Глазами ребёнка. Антология русского рассказа второй половины ХХ века с пояснениями Олега Лекманова и Михаила Свердлова - Виктор Владимирович Голявкин
С другой стороны, Голявкин в своём рассказе был гораздо более радикален, чем почти все детские советские писатели, включая и стилистически смелого Драгунского. В частности, это касается стремления обоих прозаиков воспроизвести особенности речи ребёнка. Сравните, например, в рассказе Драгунского “Кот в сапогах”: “И ещё было очень много белых «снежинок». Это такой костюм, когда вокруг много белой марли, а в середине торчит какая-нибудь девочка”[26] и в “Премии”: “Мне стало больно коленкам”. В первом случае перед нами многословная и изощрённая шутка взрослого автора, который остроумно имитирует детский свежий взгляд на типичный новогодний костюм школьницы начальных классов. Во втором случае сжато и бескомпромиссно воспроизведён неуклюжий детский синтаксис.
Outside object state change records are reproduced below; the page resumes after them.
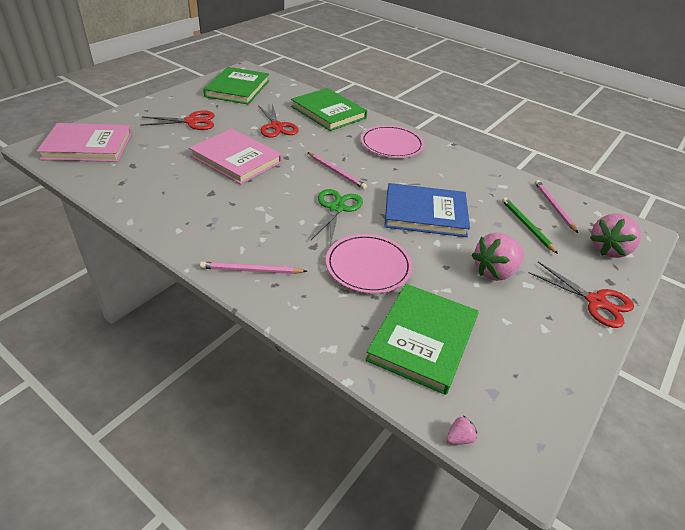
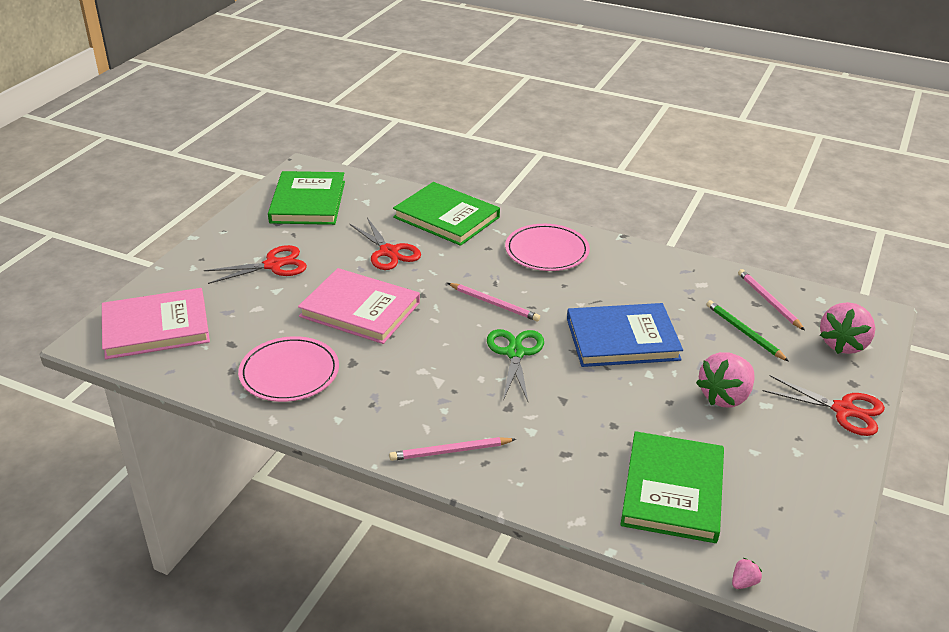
camera: 10 degrees left, 5 degrees down
pink plate [326,234,413,293] -> pink plate moved to [238,336,339,402]

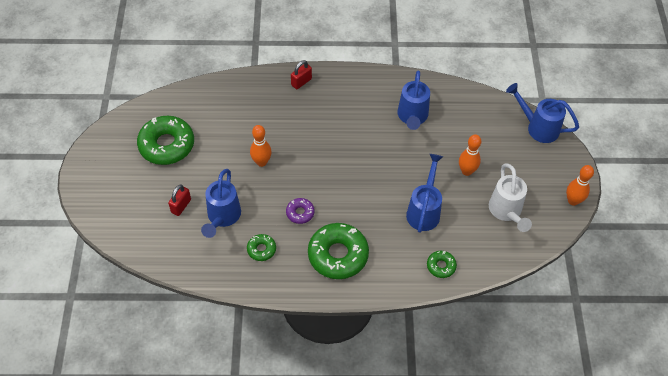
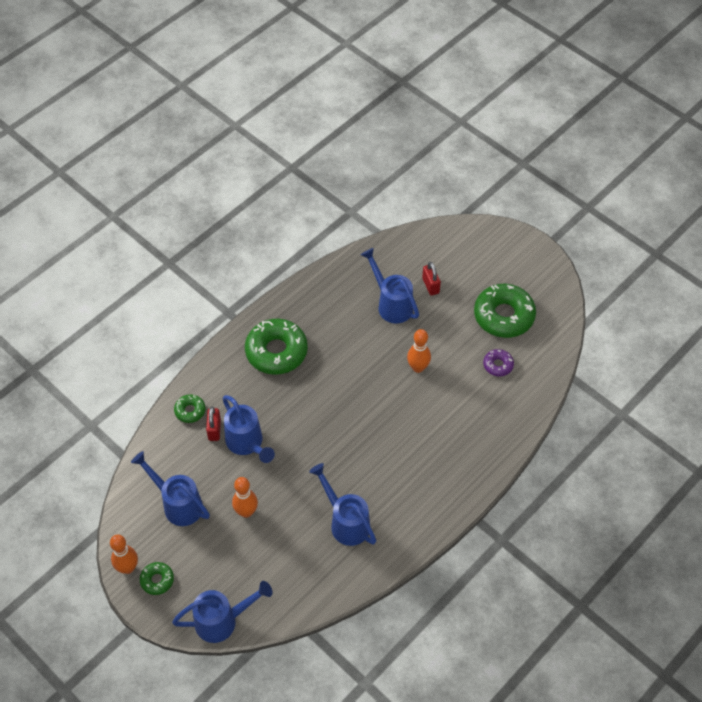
camera: 135 degrees right, 0 degrees up
green donut [247,234,276,261] -> green donut moved to [140,562,174,595]
purple donut [286,198,315,224] -> purple donut moved to [483,349,514,376]
red padlock [291,60,312,89] -> red padlock moved to [206,406,221,441]
white watering can [489,163,532,232] -> blue watering can [131,451,210,526]

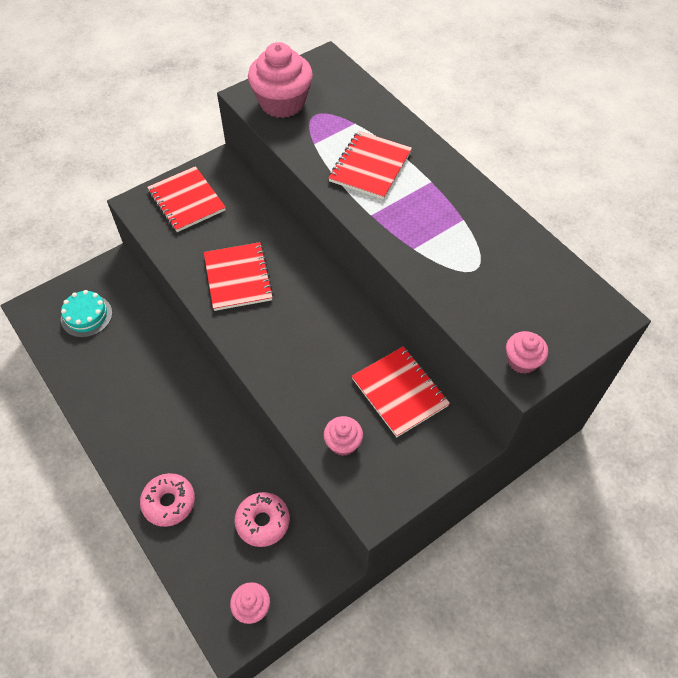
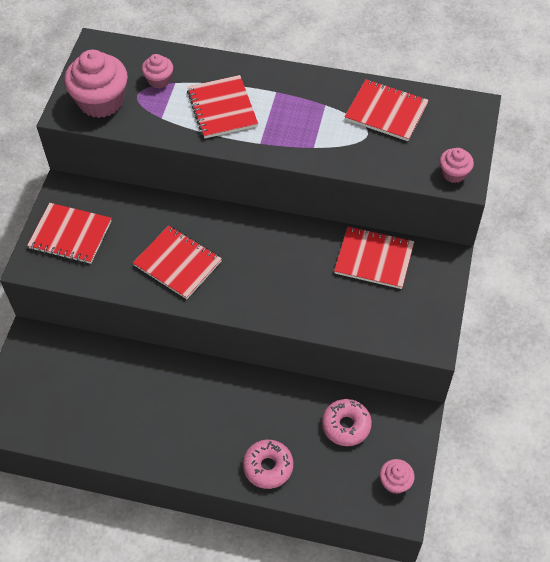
camera: 40 degrees left, 0 degrees up
turquoise cake [61,290,112,337] -> none
pink cupcake [324,416,363,456] -> pink cupcake moved to [142,54,173,88]
none -> red notebook [345,79,429,141]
Однако ещё более радикален Голявкин был, когда выстраивал сюжеты своих рассказов и обрамлял их подробностями. Если у Драгунского в “Коте в сапогах” Дениска в маскарадном костюме прекрасно проводит время вместе со всеми остальными участниками утренника, а детали костюма мешают ему лишь чуть-чуть:
И мы все очень веселились и танцевали.
И я тоже танцевал, но всё время спотыкался и чуть не падал из-за больших сапог, и шляпа тоже, как назло, постоянно съезжала почти до подбородка[27], —
то в “Премии” несчастные Петя и Вовка из-за своих “оригинальных костюмов” оказываются абсолютно и бесповоротно выключенными из всеобщего веселья:
– Наверное, весело здесь, – сказал я. – Только мы ничего не видим…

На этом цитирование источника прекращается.